Cap Theorem
- It is the Desirable property of distributed System with replicated data.
C - Consistency A - Availability P - Partition Tolerance
- We can use CA , CP or AP. but not CAP.
- Why we cannot use all the three at once??
- Consistency: After successful write in any node, the data should be same in any other node.
- Availability: All nodes should be available.
- Partition Tolerance: a partition indicates a communication break between two nodes. Partition tolerance means the system continues to operate despite network partitions.
Master-Slave
- When there is some partition issue, then there will be no consistence then only AP.
- When one node is down, then there is no Availability , then only CP.
- data from master to slave is asynchronous.
- less writes,more reads
- If the user access the data currently, he wrote something and if he immediately accesses the data , then it the data will be accessed from slave.
- If he accesses the data even before the data is sent from master to slave.So whatever we have written in master will not be available in slave. So he will not able to get it think it as a bug or inconsistency.

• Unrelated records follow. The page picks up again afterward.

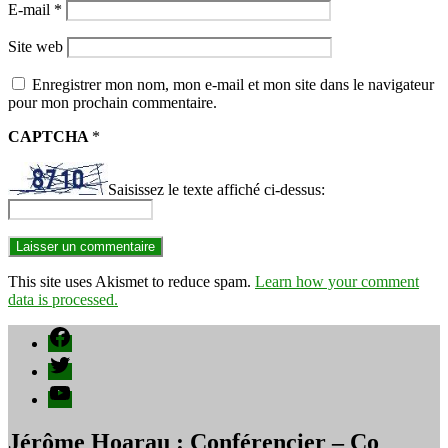
E-mail
*
Site web
Enregistrer mon nom, mon e-mail et mon site dans le navigateur
pour mon prochain commentaire.
CAPTCHA
*
Saisissez le texte affiché ci-dessus:
This site uses Akismet to reduce spam.
Learn how your comment
data is processed.
Facebook
Twitter
YouTube
Jérôme Hoarau : Conférencier – Co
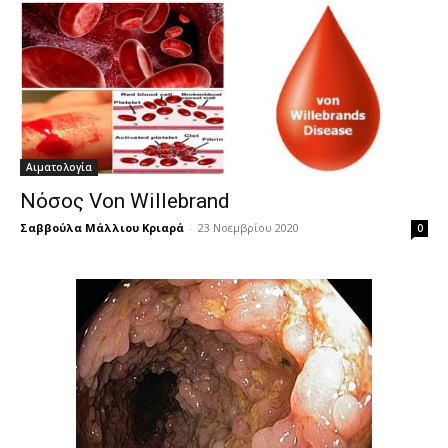
Αιματολογία
Νόσος Von Willebrand
Σαββούλα Μάλλιου Κριαρά
-
23 Νοεμβρίου 2020
0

- This is not a consistent system.
Sharding
- In this case there is no master and slave, but all data is divided into different segments.
- Figuring out the sharding key is the important task.
- Suppose we want to store user info, then we can take username as the sharding key. For example the username starting with A-I will be in shard-1, J-S in shard-2 and T-Z in shard-3.
- So all the data is distributed. Through this approach we can scale both the read and write operations by n times. In this case n is 3. so we can scale this by 3 time.
- The problem in this setup is :
- If most data is pushed into shard-1, then this particular instance will have heavy load.
- If the data in the shards be joined then there should be a network call between the shards.